En parlant ainsi, Calypso avait les yeux rouges et enflammés : ses regards ne s'arrêtaient jamais en aucun endroit ; ils avaient je ne sais quoi de sombre et de farouche. Ses joues tremblantes étaient couvertes de taches noires et livides*; elles changeaient à chaque moment de couleur. Souvent une pâleur mortelle se répandait sur tout son visage: ses larmes ne coulaient plus, comme autrefois, avec abondance : la rage et le désespoir semblaient en avoir tari la source, et à peine en coulait-il quelqu'une sur ses joues. Sa voix était rauque, tremblante et entrecoupée.

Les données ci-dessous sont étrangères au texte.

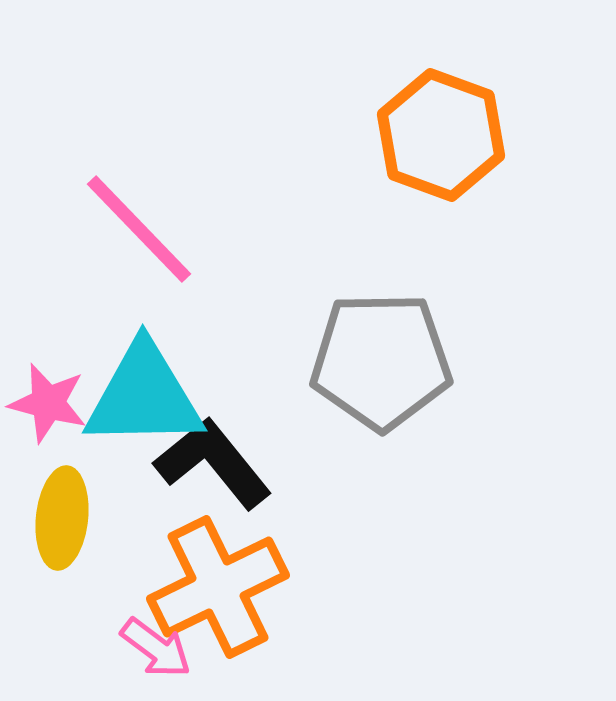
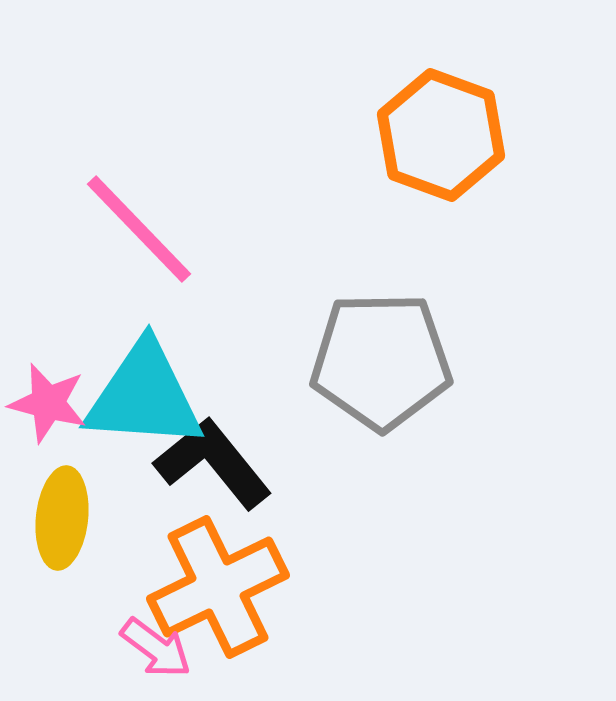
cyan triangle: rotated 5 degrees clockwise
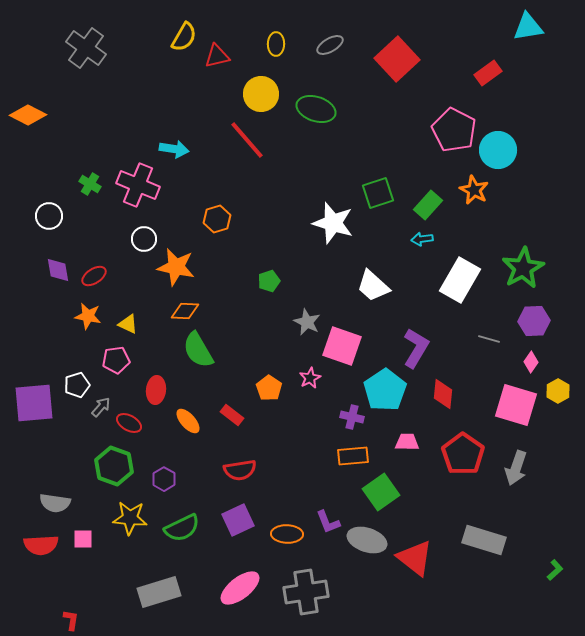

Mentor observait tous ses mouvements, et ne parlait plus à Télémaque. Il le traitait comme un malade désespéré qu'on abandonne ; il jetait souvent sur lui des regards de compassion.
Télémaque sentait combien il était coupable, et indigne de l'amitié de Mentor. Il n'osait lever les yeux, de peur de rencontrer ceux de son ami, dont le silence même le condamnait. Quelquefois il avait envie d'aller se jeter à son cou, et de lui témoigner combien il était touché de sa faute : mais il était retenu, tantôt par une mauvaise honte, et tantôt par la crainte d'aller plus loin qu'il ne voulait pour se tirer du péril ; car le péril lui semblait doux, et il ne pouvait encore se résoudre à vaincre sa folle passion.